Which, on reflection, was an error. Because there’s a fundamental problem with comments.
They aren’t testable.
Code that’s wrong breaks. Claude can find - and fix it. But wrong comments? They just lurk - waiting until the day where they can trip someone up.
And then I had a realisation.
Comments are no longer useful.
Claude is more than capable of working out what the code does from first principles. Sure, it needs a high-level picture of the architecture, key flows, data sources & sinks. It needs to understand the purpose of the product. Who the users are. What the quality goals are.
But it doesn’t need blow by blow comments in the code. Those will rot. And lead to confusion. In a world where humans no longer read the code we don’t need them either.
There is a nuance to this:
"What" comments are harmful for LLMs. It’s better - safer - for Claude just to read the code. These have had their day; they have no place in AI generated and maintained codebases.
"Why" comments are more interesting. Explaining the philosophy behind a design is arguably more useful. Anthropic found this with Claude’s soul document - which focuses on the why - why should Claude behave in particular way? They are more important than ever before.
And so?
Software engineering is changing. Things we held important in the past will not matter in the future. Human code review is one. Detailed comments another.
Software engineering has been optimised around the limitations of humans. Comments exist because understanding code from first principles is expensive. For humans, reading a function, tracing the logic, understanding the intent - it’s tough.
LLMs have different limitations. Comments set a trap for LLMs. They don’t help; they actively hinder. We need to remove that trap.
Instead we need to spend time explaining the bigger picture. Why does this product exist? Who uses it? What are the quality goals? What’s the architecture?
That’s readme.md. Or claude.md Or agents.md. We still need documentation - but we need to capture the intent and purpose. It’s a different way of thinking. It’s thinking more about the forest and less about the trees.

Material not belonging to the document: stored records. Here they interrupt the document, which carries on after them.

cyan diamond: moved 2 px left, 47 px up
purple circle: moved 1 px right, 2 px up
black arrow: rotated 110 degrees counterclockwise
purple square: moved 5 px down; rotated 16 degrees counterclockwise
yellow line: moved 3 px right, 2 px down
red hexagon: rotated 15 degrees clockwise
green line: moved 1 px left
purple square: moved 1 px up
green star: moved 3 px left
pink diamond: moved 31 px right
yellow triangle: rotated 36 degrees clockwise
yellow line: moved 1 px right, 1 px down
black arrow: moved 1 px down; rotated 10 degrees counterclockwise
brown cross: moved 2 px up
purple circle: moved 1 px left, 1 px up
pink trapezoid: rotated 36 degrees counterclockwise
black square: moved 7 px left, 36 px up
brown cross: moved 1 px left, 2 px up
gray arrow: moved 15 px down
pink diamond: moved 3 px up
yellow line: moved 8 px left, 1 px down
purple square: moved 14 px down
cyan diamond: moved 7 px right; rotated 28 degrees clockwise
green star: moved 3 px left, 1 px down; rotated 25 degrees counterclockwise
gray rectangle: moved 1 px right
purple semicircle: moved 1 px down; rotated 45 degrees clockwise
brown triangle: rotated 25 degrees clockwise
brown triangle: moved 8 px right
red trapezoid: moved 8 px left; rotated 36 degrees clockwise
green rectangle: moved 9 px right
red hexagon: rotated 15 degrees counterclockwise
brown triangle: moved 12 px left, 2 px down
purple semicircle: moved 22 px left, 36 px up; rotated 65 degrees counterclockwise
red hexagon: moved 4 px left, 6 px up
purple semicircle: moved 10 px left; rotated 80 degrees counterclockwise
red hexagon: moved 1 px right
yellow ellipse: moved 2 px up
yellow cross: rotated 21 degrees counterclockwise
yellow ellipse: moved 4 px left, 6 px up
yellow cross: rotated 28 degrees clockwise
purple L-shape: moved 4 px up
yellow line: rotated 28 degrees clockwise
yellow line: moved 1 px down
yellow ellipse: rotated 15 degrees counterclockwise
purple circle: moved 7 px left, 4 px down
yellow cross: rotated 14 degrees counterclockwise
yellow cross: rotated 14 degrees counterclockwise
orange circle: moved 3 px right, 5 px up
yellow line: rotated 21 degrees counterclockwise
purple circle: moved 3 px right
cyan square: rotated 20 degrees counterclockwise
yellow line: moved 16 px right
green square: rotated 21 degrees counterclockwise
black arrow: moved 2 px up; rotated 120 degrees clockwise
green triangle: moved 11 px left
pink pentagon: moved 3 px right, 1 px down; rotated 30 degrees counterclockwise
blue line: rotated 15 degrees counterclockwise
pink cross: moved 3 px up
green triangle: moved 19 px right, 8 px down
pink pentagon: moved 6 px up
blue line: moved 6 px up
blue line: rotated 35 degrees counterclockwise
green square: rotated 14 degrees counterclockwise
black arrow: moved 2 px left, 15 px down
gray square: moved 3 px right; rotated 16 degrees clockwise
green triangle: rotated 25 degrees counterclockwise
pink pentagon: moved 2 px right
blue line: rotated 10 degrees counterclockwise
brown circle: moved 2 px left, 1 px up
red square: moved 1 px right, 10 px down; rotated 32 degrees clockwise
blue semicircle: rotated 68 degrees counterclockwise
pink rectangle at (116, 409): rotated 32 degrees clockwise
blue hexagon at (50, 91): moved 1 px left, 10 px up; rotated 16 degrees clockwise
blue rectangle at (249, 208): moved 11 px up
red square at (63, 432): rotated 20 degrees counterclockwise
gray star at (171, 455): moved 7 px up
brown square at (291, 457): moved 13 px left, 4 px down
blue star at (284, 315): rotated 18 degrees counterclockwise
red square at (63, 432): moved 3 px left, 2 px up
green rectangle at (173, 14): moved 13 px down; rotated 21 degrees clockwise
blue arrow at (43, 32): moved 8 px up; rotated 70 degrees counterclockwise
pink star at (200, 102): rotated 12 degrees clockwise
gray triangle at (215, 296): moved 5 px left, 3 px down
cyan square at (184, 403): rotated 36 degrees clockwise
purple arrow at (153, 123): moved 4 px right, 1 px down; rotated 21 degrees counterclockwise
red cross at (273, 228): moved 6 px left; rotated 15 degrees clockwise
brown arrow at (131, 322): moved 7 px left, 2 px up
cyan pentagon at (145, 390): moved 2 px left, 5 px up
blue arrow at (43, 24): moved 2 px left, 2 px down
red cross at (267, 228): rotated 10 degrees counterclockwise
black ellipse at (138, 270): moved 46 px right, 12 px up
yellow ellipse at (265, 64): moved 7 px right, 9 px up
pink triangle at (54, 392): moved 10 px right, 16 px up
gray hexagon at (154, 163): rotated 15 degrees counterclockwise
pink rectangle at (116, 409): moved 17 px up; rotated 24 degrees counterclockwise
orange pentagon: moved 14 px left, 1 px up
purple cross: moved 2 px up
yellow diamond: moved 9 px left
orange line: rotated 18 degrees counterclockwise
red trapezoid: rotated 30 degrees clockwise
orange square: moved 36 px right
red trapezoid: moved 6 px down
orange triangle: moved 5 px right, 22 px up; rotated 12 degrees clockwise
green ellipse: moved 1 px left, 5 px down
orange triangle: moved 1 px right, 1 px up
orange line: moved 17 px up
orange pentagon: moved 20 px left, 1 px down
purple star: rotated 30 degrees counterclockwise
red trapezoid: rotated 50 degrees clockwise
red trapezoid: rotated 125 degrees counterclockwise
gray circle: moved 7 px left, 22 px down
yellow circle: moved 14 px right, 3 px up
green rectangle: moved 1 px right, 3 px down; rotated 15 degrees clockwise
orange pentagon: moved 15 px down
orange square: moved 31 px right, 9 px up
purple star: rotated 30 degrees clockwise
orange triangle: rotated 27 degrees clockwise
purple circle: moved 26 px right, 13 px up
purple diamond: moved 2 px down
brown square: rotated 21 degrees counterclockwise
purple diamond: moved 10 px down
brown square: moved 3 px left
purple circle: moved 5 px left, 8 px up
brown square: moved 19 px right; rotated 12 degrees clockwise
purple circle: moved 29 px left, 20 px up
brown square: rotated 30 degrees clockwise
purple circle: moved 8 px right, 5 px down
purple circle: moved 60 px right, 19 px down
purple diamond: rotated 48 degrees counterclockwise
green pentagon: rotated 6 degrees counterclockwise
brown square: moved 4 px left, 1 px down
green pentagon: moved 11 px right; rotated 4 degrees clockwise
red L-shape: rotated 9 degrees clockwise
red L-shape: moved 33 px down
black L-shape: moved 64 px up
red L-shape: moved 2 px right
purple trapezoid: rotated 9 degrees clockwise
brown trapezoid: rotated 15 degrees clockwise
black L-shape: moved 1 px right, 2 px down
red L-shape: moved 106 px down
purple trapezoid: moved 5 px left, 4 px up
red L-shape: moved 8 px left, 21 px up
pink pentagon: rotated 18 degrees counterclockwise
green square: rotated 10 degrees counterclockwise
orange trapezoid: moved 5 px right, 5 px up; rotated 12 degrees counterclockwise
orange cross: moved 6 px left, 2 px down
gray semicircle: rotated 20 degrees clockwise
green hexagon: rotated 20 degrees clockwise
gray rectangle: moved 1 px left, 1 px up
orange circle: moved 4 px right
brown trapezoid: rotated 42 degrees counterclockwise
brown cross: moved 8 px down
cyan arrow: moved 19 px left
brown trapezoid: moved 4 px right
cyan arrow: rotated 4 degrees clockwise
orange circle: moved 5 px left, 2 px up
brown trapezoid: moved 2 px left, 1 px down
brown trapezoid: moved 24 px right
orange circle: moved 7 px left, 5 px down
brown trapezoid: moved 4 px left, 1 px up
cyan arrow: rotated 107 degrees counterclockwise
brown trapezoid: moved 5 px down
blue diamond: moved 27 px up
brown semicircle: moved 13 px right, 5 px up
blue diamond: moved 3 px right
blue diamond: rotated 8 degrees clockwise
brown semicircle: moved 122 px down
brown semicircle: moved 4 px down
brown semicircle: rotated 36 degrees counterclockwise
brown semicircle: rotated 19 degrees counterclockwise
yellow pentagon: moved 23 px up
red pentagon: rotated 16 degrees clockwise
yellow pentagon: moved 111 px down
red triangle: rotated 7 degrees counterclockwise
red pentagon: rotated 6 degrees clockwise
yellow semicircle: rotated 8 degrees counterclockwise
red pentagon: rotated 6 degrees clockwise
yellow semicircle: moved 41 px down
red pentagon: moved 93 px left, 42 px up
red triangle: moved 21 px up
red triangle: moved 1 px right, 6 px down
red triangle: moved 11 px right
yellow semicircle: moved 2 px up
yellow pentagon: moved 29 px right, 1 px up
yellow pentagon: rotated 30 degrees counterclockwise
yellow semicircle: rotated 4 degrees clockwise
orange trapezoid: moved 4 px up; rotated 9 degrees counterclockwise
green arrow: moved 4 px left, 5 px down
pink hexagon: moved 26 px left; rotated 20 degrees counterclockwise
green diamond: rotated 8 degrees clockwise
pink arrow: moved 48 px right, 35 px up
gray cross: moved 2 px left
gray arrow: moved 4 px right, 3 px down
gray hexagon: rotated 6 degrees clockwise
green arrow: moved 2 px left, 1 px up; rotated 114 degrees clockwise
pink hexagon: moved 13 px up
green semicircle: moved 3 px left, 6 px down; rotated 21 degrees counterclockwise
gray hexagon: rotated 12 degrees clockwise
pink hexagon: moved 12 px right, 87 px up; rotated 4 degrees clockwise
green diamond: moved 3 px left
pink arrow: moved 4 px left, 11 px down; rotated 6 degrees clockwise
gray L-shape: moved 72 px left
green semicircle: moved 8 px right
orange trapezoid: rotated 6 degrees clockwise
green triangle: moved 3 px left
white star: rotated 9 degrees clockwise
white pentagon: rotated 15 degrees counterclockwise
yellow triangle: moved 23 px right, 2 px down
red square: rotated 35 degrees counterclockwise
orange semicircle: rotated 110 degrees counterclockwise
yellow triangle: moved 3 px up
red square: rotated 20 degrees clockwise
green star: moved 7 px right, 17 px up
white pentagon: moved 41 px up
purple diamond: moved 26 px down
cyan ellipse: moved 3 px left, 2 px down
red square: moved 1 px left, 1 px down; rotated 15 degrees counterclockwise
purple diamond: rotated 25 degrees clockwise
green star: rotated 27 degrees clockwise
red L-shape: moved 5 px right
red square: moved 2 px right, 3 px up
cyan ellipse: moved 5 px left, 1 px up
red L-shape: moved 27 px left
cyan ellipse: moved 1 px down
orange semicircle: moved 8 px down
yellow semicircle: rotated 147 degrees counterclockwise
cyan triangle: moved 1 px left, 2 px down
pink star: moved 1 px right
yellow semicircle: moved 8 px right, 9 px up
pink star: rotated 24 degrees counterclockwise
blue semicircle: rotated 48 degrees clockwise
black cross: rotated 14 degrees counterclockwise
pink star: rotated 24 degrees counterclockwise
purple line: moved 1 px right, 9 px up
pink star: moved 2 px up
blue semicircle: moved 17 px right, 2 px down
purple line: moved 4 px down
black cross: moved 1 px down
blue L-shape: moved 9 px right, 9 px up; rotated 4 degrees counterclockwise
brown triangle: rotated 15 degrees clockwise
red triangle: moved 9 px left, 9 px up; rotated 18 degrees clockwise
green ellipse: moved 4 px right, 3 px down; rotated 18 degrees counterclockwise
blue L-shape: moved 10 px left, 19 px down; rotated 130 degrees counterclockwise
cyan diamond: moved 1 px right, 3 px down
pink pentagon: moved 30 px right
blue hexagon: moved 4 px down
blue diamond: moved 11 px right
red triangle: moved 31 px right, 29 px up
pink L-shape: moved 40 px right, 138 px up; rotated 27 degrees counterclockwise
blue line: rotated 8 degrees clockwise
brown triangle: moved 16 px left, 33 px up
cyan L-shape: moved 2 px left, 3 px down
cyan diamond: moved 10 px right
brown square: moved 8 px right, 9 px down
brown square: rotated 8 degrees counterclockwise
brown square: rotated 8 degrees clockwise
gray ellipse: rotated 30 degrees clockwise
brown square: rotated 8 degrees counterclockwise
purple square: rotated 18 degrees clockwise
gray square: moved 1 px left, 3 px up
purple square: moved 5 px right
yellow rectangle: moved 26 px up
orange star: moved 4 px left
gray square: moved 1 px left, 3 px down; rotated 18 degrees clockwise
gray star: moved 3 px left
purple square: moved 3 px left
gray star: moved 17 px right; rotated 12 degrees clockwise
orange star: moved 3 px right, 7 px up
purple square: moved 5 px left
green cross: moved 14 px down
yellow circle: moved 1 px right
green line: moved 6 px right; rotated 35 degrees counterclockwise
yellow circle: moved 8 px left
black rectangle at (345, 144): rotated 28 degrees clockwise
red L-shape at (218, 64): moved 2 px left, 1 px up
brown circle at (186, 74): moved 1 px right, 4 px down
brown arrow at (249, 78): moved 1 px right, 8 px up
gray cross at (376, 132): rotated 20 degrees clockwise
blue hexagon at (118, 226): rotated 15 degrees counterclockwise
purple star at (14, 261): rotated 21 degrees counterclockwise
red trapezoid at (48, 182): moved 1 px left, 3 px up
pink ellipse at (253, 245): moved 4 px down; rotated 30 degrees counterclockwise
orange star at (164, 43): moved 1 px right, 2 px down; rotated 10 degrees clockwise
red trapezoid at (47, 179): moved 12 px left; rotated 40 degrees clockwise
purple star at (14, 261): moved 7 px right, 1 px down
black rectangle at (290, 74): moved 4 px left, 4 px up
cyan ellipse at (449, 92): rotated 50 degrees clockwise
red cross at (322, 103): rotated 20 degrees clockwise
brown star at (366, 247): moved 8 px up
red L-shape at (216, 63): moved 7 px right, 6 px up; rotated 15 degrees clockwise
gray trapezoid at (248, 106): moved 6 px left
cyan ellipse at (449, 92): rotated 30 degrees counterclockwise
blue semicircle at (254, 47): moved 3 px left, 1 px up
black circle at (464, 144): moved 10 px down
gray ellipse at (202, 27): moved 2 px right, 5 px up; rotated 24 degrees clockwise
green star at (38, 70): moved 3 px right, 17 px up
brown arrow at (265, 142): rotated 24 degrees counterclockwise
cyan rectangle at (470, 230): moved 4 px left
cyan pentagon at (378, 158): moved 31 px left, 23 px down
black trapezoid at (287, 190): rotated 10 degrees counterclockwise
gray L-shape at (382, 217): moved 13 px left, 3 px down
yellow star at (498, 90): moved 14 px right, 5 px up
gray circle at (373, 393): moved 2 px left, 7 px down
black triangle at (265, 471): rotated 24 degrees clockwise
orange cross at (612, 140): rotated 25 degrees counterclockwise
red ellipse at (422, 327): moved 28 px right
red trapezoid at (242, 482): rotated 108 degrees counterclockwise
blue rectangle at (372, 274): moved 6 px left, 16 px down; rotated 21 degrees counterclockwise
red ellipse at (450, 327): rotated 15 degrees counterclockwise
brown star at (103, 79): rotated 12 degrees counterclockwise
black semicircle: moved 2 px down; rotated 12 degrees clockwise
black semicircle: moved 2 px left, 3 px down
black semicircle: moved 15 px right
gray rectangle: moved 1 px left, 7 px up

Turns out my colleague's post-it notes and code comments have more in common than I'd thought. Both work brilliantly - right up until they don't.




I'm not convinced. It feels like you are arguing that humans don't need to understand codebases anymore. I don't think we are at that point yet. I've seen Claude go round in circles needing someone to point it in the right direction too many times.
"Comments are a code smell" has been a widely held opinion for a couple of decades.
I think it's directionally correct, though sometimes taken too far.
Expressive, self-describing code is almost always preferable to inexpressive code with comments.
I *think* that's going to continue to be true in the Agentic coding era.